— Start —

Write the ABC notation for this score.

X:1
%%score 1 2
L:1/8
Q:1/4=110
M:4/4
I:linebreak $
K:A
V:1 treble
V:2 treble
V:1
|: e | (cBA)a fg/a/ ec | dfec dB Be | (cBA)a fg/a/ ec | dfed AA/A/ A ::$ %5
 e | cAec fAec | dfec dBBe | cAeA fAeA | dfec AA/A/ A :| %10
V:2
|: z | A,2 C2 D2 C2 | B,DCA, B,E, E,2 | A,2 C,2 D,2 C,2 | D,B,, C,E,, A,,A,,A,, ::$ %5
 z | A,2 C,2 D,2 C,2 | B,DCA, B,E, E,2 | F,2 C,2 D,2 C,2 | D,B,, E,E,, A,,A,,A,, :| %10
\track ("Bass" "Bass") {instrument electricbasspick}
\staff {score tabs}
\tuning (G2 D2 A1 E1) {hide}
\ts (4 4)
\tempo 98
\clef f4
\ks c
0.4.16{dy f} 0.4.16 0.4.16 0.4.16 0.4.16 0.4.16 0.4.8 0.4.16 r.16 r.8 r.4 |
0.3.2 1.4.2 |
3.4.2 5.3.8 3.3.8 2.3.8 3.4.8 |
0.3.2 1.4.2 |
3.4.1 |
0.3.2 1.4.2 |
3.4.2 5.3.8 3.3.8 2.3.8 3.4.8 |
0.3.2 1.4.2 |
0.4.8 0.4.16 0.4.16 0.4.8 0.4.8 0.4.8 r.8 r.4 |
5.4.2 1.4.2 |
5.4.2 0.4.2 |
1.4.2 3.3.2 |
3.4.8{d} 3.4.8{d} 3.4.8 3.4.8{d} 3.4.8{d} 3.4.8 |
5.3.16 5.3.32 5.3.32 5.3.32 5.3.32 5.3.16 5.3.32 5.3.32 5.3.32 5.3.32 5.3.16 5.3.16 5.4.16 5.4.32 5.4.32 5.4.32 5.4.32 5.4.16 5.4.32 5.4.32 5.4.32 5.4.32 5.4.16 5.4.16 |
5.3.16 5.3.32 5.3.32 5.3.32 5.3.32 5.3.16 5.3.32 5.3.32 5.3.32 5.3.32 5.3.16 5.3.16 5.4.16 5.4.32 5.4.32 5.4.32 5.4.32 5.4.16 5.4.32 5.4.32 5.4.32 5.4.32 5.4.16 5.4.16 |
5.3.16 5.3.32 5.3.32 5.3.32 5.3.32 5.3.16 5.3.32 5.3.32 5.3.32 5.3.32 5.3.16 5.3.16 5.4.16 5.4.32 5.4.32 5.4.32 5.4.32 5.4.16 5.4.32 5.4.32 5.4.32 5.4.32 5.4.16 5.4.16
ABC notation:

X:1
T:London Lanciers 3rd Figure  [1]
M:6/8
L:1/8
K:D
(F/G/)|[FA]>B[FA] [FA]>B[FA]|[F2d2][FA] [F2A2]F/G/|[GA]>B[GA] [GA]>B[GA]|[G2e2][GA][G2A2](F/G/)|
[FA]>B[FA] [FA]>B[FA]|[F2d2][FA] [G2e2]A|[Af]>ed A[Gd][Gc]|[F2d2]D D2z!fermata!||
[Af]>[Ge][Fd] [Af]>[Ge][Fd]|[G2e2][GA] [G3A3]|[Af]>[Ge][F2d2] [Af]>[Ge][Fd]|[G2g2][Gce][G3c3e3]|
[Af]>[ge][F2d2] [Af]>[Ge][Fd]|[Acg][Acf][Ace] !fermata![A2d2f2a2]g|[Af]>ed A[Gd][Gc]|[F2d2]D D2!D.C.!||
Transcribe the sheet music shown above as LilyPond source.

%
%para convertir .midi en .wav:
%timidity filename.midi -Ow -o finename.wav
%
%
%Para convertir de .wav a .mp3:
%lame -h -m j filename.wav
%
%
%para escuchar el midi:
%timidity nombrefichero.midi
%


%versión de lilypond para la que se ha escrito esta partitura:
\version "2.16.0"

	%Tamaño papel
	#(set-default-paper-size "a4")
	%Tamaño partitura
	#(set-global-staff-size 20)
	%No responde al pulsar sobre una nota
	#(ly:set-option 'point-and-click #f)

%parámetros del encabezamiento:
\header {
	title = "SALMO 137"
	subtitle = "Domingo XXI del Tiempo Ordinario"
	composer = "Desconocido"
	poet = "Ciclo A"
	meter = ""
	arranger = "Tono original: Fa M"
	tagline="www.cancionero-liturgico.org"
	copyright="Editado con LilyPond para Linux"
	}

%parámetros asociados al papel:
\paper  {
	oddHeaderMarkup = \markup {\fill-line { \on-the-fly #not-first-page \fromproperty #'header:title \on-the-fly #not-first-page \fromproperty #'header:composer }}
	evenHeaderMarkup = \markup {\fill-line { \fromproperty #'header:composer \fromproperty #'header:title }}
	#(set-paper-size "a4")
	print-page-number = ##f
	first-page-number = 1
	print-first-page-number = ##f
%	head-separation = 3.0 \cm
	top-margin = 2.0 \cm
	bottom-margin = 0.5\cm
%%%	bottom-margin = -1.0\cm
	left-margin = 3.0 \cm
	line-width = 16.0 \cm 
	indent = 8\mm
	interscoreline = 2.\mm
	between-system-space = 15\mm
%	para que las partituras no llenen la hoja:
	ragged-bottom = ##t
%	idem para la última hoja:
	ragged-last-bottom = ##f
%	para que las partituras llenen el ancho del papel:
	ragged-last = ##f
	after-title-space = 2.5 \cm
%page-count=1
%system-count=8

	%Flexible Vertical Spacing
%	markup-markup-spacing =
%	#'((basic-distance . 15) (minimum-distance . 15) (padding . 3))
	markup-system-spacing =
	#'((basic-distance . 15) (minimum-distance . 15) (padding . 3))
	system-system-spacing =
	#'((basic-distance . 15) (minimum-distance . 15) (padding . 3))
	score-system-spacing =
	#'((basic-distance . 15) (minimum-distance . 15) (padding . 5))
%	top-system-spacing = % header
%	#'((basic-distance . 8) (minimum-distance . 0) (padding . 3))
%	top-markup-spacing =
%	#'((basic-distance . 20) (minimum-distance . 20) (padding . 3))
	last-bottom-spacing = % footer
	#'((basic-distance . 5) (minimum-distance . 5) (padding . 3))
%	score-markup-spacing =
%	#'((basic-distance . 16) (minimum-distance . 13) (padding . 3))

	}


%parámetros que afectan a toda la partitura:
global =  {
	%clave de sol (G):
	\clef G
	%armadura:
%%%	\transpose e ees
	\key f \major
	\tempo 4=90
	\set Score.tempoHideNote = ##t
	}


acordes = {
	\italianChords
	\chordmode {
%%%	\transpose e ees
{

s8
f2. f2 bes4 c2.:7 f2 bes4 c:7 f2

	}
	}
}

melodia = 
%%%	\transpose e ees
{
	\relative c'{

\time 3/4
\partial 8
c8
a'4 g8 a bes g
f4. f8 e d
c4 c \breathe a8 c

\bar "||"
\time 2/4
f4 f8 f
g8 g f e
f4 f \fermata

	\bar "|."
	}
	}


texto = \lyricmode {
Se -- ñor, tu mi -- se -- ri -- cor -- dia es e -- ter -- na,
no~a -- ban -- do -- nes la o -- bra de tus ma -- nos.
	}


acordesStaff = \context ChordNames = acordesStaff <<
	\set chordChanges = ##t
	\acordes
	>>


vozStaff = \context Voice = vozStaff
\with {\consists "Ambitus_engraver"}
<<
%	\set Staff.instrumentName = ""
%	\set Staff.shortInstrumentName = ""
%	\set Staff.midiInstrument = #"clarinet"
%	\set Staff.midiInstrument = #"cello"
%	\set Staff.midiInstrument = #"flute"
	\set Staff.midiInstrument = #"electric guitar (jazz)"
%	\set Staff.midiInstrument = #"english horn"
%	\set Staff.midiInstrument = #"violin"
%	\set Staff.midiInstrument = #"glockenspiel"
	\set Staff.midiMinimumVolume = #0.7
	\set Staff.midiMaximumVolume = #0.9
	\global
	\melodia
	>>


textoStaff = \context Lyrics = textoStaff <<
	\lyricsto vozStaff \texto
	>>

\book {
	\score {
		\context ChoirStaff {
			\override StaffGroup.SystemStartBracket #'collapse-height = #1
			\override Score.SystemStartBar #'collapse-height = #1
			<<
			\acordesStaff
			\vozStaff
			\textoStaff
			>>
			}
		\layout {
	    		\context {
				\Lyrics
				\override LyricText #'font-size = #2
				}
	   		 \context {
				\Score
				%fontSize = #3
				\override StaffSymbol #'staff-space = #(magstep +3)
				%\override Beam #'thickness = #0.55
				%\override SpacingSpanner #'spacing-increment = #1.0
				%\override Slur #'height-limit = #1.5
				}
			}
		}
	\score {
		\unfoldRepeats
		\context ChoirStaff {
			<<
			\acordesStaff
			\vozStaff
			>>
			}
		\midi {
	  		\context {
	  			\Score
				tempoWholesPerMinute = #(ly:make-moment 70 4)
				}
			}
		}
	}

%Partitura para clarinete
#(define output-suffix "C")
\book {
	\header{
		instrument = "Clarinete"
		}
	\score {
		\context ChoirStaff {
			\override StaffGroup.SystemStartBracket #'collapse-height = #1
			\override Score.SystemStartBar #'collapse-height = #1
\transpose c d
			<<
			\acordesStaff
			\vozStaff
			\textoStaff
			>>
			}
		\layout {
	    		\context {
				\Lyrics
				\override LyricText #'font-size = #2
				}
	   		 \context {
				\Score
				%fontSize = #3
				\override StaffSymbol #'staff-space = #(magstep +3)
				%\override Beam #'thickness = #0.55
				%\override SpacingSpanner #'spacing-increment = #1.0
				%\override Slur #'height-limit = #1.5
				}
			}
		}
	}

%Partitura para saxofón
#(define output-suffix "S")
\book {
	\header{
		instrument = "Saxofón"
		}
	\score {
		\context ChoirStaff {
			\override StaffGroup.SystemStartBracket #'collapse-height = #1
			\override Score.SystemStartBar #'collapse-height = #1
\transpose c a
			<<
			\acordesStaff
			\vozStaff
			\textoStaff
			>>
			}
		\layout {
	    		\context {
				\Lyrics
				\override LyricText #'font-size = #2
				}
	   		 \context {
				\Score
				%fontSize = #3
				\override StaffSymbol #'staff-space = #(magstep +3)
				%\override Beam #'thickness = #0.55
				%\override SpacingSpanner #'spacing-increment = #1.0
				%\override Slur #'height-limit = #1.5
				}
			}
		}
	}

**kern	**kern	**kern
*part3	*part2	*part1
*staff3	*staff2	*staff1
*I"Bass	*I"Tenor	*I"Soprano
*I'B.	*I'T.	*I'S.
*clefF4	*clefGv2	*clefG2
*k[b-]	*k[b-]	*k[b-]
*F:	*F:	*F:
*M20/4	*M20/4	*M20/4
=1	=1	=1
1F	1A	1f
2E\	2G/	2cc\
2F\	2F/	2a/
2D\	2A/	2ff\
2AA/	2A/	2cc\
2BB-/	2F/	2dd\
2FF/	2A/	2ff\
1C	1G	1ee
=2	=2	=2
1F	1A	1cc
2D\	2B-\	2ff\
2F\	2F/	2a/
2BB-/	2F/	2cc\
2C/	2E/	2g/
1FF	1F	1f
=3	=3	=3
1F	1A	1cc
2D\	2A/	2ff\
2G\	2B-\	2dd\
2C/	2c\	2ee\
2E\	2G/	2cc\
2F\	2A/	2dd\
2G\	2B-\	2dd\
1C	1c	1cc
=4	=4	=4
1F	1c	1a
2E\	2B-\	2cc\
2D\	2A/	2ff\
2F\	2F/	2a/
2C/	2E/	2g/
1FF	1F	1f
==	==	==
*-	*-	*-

— End —

## Work to be completed
How many lines in the records above contain the string "ragged", with case counting? Reply with the number alone.

## Written answer
3